» What you have to do: Lay out all lines from the top of the records down through the one containing "<h3>Read this to use the tool correctly</h3>" as a Markdown table with the columns Row and Line, and skip any blank lines. Leave the pictures out of the answer.

» Information shown:

↓

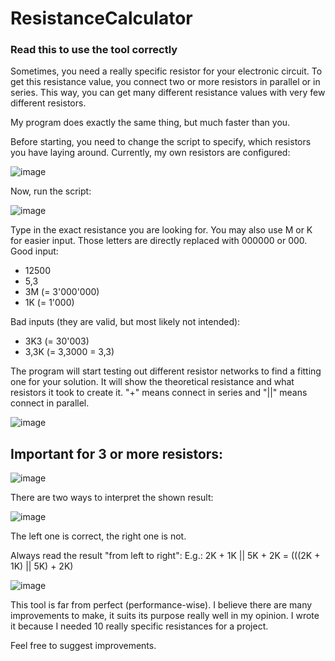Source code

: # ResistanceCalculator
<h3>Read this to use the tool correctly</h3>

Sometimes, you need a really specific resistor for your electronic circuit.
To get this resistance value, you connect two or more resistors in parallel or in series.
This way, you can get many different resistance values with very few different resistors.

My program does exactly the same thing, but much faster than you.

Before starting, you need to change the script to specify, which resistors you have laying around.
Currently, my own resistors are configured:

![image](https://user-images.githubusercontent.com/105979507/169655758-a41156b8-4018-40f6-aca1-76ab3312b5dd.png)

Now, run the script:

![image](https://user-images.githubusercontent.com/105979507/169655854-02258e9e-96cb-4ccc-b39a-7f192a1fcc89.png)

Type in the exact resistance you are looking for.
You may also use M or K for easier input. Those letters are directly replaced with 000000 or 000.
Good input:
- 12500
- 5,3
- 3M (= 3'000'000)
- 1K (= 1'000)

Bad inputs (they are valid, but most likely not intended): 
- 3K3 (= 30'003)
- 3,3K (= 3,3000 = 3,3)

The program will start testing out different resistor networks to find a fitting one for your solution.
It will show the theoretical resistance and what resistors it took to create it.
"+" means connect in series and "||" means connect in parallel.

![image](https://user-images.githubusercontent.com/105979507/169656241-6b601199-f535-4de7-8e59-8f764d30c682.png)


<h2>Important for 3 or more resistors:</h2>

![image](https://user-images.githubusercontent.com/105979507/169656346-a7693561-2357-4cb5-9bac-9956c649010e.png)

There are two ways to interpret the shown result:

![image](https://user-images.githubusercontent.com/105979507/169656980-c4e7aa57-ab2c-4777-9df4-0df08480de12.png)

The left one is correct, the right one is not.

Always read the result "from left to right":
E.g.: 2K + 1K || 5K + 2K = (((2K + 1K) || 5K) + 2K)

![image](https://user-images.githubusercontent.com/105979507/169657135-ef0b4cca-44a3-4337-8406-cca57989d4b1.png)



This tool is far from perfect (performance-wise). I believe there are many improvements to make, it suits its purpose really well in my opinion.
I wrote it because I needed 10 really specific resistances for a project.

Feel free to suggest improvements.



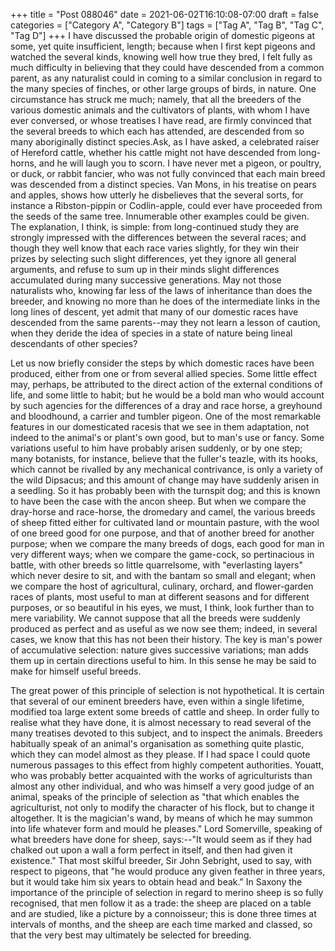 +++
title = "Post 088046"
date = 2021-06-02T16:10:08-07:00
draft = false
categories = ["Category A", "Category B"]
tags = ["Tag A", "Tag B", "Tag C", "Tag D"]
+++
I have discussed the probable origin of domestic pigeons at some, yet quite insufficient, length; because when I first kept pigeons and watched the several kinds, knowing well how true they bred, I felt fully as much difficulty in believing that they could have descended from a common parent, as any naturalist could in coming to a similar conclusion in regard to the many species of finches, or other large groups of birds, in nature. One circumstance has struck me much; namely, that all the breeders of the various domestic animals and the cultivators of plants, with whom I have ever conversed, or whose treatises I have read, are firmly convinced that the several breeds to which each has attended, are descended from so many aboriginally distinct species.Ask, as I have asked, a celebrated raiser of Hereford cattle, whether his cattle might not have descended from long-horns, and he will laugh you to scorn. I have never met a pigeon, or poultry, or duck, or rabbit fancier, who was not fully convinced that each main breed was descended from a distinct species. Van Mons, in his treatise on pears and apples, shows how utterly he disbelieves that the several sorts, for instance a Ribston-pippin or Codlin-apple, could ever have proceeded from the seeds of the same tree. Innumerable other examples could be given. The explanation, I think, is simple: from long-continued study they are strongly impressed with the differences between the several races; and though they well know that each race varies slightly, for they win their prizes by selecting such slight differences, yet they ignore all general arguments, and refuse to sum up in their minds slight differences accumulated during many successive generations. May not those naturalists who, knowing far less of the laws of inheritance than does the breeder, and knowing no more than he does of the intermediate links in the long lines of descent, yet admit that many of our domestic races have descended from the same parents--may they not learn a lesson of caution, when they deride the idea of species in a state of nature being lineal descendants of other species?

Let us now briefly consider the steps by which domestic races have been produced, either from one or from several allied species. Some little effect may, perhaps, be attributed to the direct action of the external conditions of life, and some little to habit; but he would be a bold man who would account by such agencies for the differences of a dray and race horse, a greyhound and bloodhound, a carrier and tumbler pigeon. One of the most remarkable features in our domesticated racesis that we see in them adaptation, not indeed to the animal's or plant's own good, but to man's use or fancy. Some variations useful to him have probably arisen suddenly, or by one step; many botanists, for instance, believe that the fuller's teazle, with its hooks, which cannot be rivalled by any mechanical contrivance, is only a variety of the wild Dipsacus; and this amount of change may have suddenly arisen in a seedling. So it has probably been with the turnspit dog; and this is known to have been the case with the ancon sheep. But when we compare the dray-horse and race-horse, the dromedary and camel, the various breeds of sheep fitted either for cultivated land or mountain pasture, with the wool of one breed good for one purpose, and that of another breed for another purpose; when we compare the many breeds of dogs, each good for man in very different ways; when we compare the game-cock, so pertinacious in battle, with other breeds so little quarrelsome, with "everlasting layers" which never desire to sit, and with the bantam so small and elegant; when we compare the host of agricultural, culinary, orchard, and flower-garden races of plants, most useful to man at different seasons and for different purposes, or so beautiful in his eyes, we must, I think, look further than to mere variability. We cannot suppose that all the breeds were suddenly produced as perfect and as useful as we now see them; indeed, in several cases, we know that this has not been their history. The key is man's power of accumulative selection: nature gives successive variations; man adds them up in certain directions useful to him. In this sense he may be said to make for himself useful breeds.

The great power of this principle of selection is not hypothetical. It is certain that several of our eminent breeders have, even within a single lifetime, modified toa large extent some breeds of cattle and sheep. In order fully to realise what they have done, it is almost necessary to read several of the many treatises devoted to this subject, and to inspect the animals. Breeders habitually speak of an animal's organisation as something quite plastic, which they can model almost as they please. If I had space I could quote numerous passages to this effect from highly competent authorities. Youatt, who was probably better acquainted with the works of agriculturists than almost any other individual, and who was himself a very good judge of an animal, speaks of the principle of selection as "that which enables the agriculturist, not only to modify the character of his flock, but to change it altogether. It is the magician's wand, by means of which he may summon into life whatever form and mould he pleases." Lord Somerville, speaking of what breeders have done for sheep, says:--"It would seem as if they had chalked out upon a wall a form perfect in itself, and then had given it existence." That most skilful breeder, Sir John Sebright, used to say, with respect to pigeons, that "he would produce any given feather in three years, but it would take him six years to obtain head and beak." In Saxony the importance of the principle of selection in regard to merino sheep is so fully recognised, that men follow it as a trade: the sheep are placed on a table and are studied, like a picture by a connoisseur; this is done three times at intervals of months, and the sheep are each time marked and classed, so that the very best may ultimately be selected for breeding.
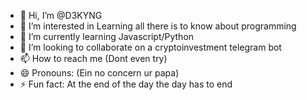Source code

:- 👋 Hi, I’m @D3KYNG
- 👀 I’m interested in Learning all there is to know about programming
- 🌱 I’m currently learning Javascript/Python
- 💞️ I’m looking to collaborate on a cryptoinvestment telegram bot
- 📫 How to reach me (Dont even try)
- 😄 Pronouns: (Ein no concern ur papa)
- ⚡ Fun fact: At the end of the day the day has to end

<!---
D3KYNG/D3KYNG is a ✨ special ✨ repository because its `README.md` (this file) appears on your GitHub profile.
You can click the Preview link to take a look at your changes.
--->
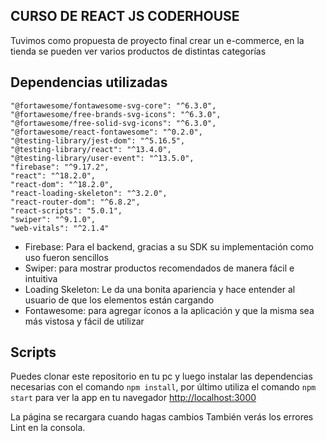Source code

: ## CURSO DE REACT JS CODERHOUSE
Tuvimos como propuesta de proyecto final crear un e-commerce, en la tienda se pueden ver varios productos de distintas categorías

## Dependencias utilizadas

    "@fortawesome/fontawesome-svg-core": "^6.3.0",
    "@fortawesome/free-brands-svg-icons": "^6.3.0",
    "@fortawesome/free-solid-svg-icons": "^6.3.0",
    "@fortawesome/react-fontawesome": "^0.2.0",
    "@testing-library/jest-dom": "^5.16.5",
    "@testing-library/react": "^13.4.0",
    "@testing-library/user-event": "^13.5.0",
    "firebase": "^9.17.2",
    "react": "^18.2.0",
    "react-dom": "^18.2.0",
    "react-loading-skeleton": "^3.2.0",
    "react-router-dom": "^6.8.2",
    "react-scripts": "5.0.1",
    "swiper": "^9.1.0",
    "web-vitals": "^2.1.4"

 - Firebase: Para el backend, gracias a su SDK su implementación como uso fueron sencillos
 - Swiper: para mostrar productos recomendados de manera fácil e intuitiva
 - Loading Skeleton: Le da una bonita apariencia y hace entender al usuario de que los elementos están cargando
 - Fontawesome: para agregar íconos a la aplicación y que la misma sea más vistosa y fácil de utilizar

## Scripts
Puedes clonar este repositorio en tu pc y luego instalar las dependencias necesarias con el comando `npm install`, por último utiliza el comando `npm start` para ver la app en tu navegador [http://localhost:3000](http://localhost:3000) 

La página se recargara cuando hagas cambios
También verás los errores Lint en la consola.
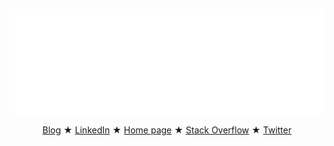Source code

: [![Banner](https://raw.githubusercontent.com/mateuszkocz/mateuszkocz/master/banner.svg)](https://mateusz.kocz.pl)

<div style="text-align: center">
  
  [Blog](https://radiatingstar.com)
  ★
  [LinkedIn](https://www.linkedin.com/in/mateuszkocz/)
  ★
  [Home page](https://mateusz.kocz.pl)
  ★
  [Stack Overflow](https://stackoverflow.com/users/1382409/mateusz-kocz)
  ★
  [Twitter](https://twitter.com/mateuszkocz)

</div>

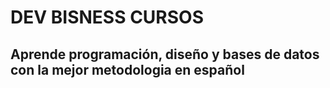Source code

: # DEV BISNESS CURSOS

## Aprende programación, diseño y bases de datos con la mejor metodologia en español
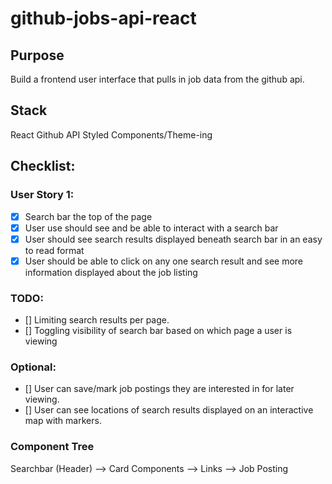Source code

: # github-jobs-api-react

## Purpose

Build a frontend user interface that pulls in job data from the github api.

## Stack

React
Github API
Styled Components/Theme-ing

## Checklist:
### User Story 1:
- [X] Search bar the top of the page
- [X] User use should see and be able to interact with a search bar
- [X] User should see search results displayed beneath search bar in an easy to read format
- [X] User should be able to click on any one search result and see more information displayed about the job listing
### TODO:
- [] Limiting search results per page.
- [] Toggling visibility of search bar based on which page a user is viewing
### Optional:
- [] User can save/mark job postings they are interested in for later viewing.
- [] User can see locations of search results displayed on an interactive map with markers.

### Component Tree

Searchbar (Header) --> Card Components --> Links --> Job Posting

↑

» Answer to the exercise:
| Row | Line |
|---|---|
| 1 | Source code |
| 2 | : # ResistanceCalculator |
| 3 | <h3>Read this to use the tool correctly</h3> |